In the earliest part of the season, leaf blight will impact the lower leaves of the plant and expand toward the top of the plant by late season. The upper part of the plant will begin to exhibit early senescence while the lowest part of the corn plant will remain green and healthy.  This is a characteristic of the Top Dieback part of this disease.   

Disease Causes 

Anthracnose leaf blight develops predominately from the infected residue left behind in the field. No-till, reduced till and corn on corn rotations can increase the likelihood of the disease to emerge. Though no-till and reduced-till methods are critical for preventing erosion and other corn disorders, it can lead to the accumulation of corn debris that is conducive for housing the fungal pathogen.   

The fungus thrives in a warm and wet environment. Moisture from rainfall will often create black specks that appear across the lesions. Wind can also act as a transportation method for the fungus as spores can travel by air or water.  

Implications and Treatment 

The disease will infect at the seedling stage, causing foliar damage, and end at the growing season, causing stalk rot. Although anthracnose leaf blight has the potential to occur later in the growing season, early signs of the infection do not guarantee that it will resurface closer to harvest. Iowa State University researchers state that because of the early-season nature of the leaf blight, impacts on yield are rarely demonstrated. The late season stalk rot phase of the disease tends to be more detrimental on yield and harvestability. 

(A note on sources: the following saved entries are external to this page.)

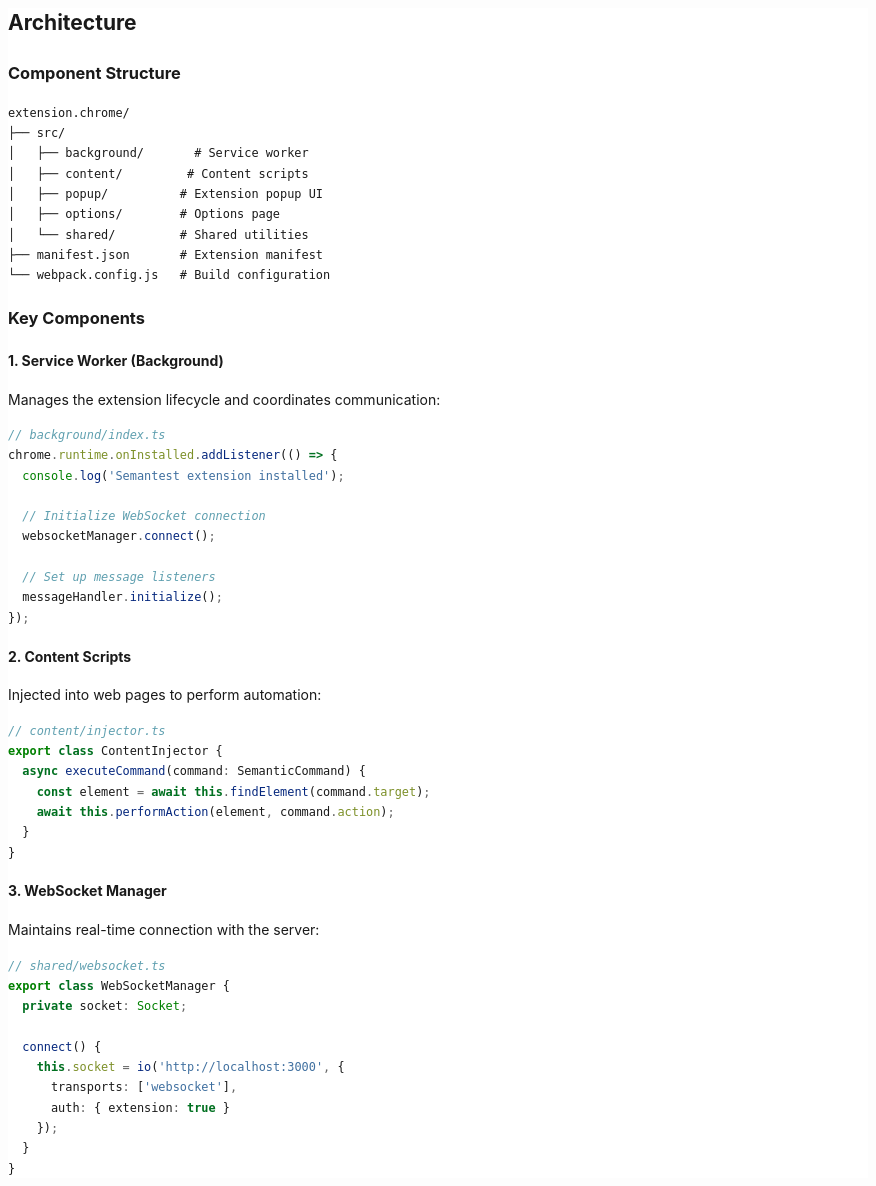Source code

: ## Architecture

### Component Structure

```
extension.chrome/
├── src/
│   ├── background/       # Service worker
│   ├── content/         # Content scripts
│   ├── popup/          # Extension popup UI
│   ├── options/        # Options page
│   └── shared/         # Shared utilities
├── manifest.json       # Extension manifest
└── webpack.config.js   # Build configuration
```

### Key Components

#### 1. Service Worker (Background)
Manages the extension lifecycle and coordinates communication:

```typescript
// background/index.ts
chrome.runtime.onInstalled.addListener(() => {
  console.log('Semantest extension installed');
  
  // Initialize WebSocket connection
  websocketManager.connect();
  
  // Set up message listeners
  messageHandler.initialize();
});
```

#### 2. Content Scripts
Injected into web pages to perform automation:

```typescript
// content/injector.ts
export class ContentInjector {
  async executeCommand(command: SemanticCommand) {
    const element = await this.findElement(command.target);
    await this.performAction(element, command.action);
  }
}
```

#### 3. WebSocket Manager
Maintains real-time connection with the server:

```typescript
// shared/websocket.ts
export class WebSocketManager {
  private socket: Socket;
  
  connect() {
    this.socket = io('http://localhost:3000', {
      transports: ['websocket'],
      auth: { extension: true }
    });
  }
}
```
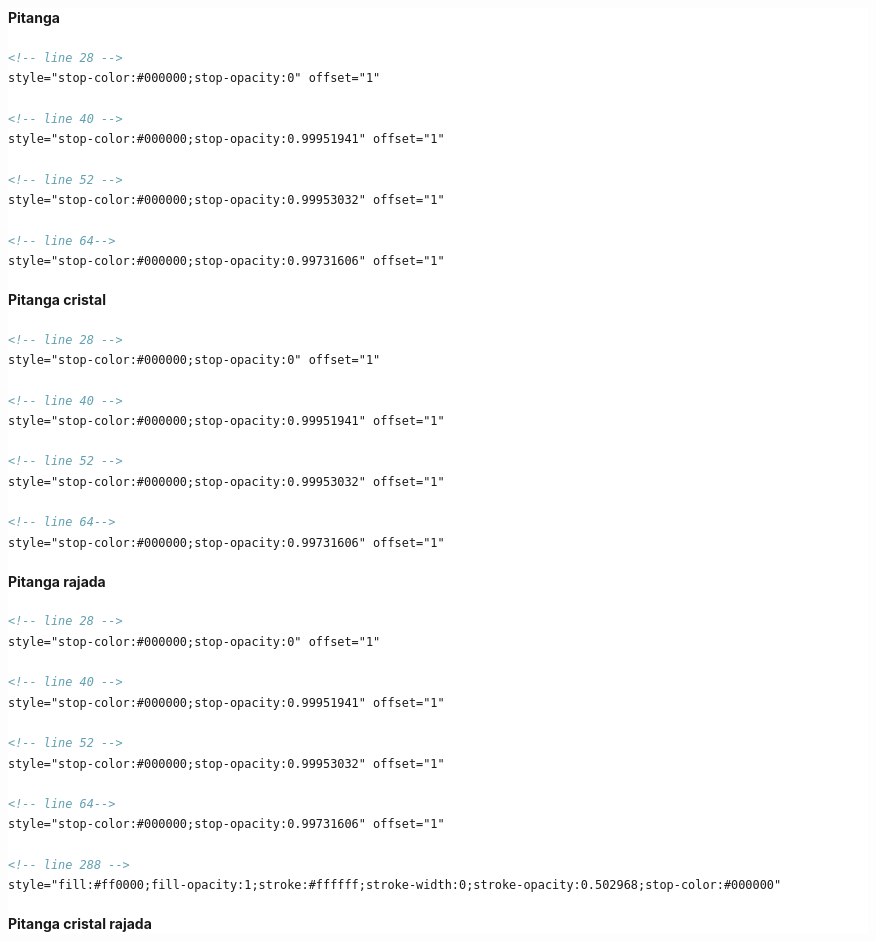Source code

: #### Pitanga

```svg
<!-- line 28 -->
style="stop-color:#000000;stop-opacity:0" offset="1"

<!-- line 40 -->
style="stop-color:#000000;stop-opacity:0.99951941" offset="1"

<!-- line 52 -->
style="stop-color:#000000;stop-opacity:0.99953032" offset="1"

<!-- line 64-->
style="stop-color:#000000;stop-opacity:0.99731606" offset="1"
```

#### Pitanga cristal

```svg
<!-- line 28 -->
style="stop-color:#000000;stop-opacity:0" offset="1"

<!-- line 40 -->
style="stop-color:#000000;stop-opacity:0.99951941" offset="1"

<!-- line 52 -->
style="stop-color:#000000;stop-opacity:0.99953032" offset="1"

<!-- line 64-->
style="stop-color:#000000;stop-opacity:0.99731606" offset="1"
```

#### Pitanga rajada

```svg
<!-- line 28 -->
style="stop-color:#000000;stop-opacity:0" offset="1"

<!-- line 40 -->
style="stop-color:#000000;stop-opacity:0.99951941" offset="1"

<!-- line 52 -->
style="stop-color:#000000;stop-opacity:0.99953032" offset="1"

<!-- line 64-->
style="stop-color:#000000;stop-opacity:0.99731606" offset="1"

<!-- line 288 -->
style="fill:#ff0000;fill-opacity:1;stroke:#ffffff;stroke-width:0;stroke-opacity:0.502968;stop-color:#000000"
```

#### Pitanga cristal rajada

Crop rotation and the use of resistant hybrids are the best ways to combat leaf blight. Fungicides can keep anthracnose leaf blight in control, but it likely will not be effective for combatting the stalk rot phase. Further, corn hybrids that provide resistance against the earliest stages of leaf blight are not often effective for preventing the onset of late-season stalk rot.  

If tillage is used, methods that bury infected corn residue can prevent leaf blight from emerging again during the next season. Crop rotation has also been deemed as an effective way to prevent the continued onset of anthracnose leaf blight. For corn that has perpetually been impacted by leaf blight, two-year rotations away from corn are also advised.